35.974701244538, -78.904001690521
From the National Register Historic District description:
One of a number of stone houses in the district, this one-and-a-half-story, side-gabled Period Cottage is three bays wide and triple-pile with flush eaves. The house features mostly replacement slider windows, though original diamond-pane casement windows flank a picture window on the left (east) end of the façade. Near the center of the facade is a prominent, front- facing, stone chimney with a glass block window to its right (west). At the far right end of the façade is a projecting, front-gabled entrance bay with a three-light-over-three-panel door with classical surround with fluted pilasters and a broken pediment.

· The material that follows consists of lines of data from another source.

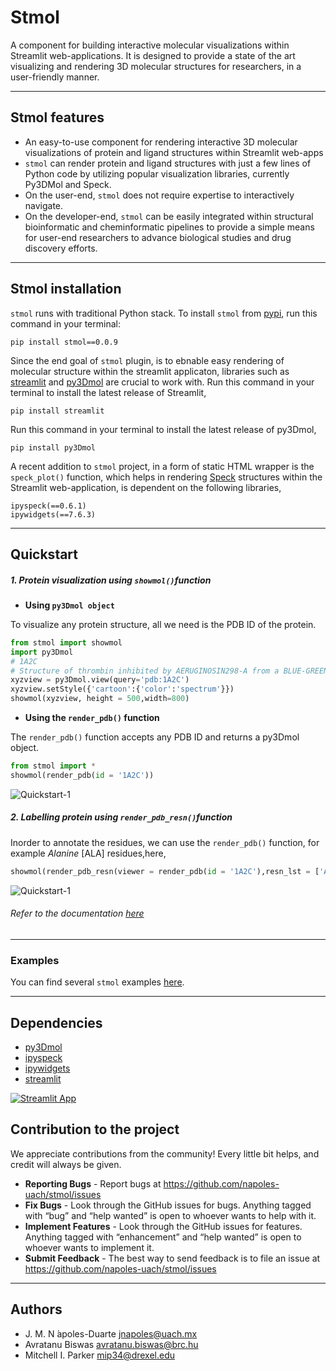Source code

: # Stmol
A component for building interactive molecular visualizations within Streamlit web-applications. It is designed to provide a state of the art visualizing and rendering 3D molecular structures for researchers, in a user-friendly manner.

------------------------------
## Stmol features 

- An easy-to-use component for rendering interactive 3D molecular visualizations of protein and ligand structures within Streamlit web-apps
- `stmol` can render protein and ligand structures with just a few lines of Python code by utilizing popular visualization libraries, currently Py3DMol and Speck. 
- On the user-end, `stmol` does not require expertise to interactively navigate. 
- On the developer-end, `stmol` can be easily integrated within structural bioinformatic and cheminformatic pipelines to provide a simple means for user-end researchers to advance biological studies and drug discovery efforts.
------------------------------

## Stmol installation

`stmol` runs with traditional Python stack.
To install `stmol` from [pypi](https://pypi.org/project/stmol/), run this command in your terminal:

``` console
pip install stmol==0.0.9
```

Since the end goal of `stmol` plugin, is to ebnable easy rendering of molecular structure within the streamlit applicaton, libraries such as 
[streamlit](https://github.com/streamlit/streamlit) and [py3Dmol](https://pypi.org/project/py3Dmol/) are crucial to work with. 
Run this command in your terminal to install the latest release of Streamlit,
``` console
pip install streamlit
```
Run this command in your terminal to install the latest release of py3Dmol,
``` console
pip install py3Dmol
```
A recent addition to `stmol` project, in a form of static HTML wrapper is the `speck_plot()` function, which helps in rendering [Speck](https://github.com/wwwtyro/speck) structures within the Streamlit web-application, is dependent on the following libraries, 
```console
ipyspeck(==0.6.1)
ipywidgets(==7.6.3)
```

-----------------

## Quickstart

##### 1. Protein visualization using `showmol()`function 

- **Using `py3Dmol object`**

To visualize any protein structure, all we need is the PDB ID of the protein.
```python
from stmol import showmol
import py3Dmol
# 1A2C
# Structure of thrombin inhibited by AERUGINOSIN298-A from a BLUE-GREEN ALGA
xyzview = py3Dmol.view(query='pdb:1A2C') 
xyzview.setStyle({'cartoon':{'color':'spectrum'}})
showmol(xyzview, height = 500,width=800)
```
- **Using the `render_pdb()` function**

The `render_pdb()` function accepts any PDB ID and returns a py3Dmol object. 
```python
from stmol import *
showmol(render_pdb(id = '1A2C'))
```
![Quickstart-1](https://github.com/napoles-uach/stmol/blob/master/Resources/Quickstart-1.png)

##### 2. Labelling protein using `render_pdb_resn()`function 
Inorder to annotate the residues, we can use the `render_pdb()` function, for example *Alanine* [ALA] residues,here,
```python
showmol(render_pdb_resn(viewer = render_pdb(id = '1A2C'),resn_lst = ['ALA',]))
```
![Quickstart-1](https://github.com/napoles-uach/stmol/blob/master/Resources/Quickstart-2.png)

###### Refer to the documentation [here](https://napoles-uach-stmol-home-pom051.streamlitapp.com/Documentation) 
----------
### Examples
You can find several `stmol` examples [here](https://napoles-uach-stmol-home-pom051.streamlitapp.com/Examples).

----------------
## Dependencies
- [py3Dmol](https://pypi.org/project/py3Dmol/) 
- [ipyspeck](https://pypi.org/project/ipyspeck/)
- [ipywidgets](https://github.com/jupyter-widgets/ipywidgets)
- [streamlit](https://github.com/streamlit/streamlit)

[![Streamlit App](https://static.streamlit.io/badges/streamlit_badge_black_white.svg)](https://napoles-uach-stmol-home-pom051.streamlitapp.com)

## Contribution to the project
We appreciate contributions from the community! Every little bit helps, and credit will always be given. 
- **Reporting Bugs** - Report bugs at https://github.com/napoles-uach/stmol/issues
- **Fix Bugs** - Look through the GitHub issues for bugs. Anything tagged with “bug” and “help wanted” is open to whoever wants to help with it.
- **Implement Features** - Look through the GitHub issues for features. Anything tagged with “enhancement” and “help wanted” is open to whoever wants to implement it.
- **Submit Feedback** - The best way to send feedback is to file an issue at https://github.com/napoles-uach/stmol/issues
--------------
## Authors
- J. M. N  ́apoles-Duarte <jnapoles@uach.mx>
- Avratanu Biswas <avratanu.biswas@brc.hu>
- Mitchell I. Parker <mip34@drexel.edu>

The entrance is accessed by a modern, uncovered wood deck that extends across the right two bays of the façade. Two gabled dormers on the façade have aluminum siding and replacement windows. There is an interior stone chimney and the right elevation features a glass block window and an exterior brick chimney near its rear. A one-story, shed-roofed frame wing extends from the right rear (southwest) with plain weatherboards and paired windows. A loose-stacked stone wall extends across the front of the property. County tax records date the house to 1948 and the earliest known occupants are Whitley W. Bolden, a representative for NC Mutual Life Insurance Company, and his wife, Ruthy Bolden, in 1950.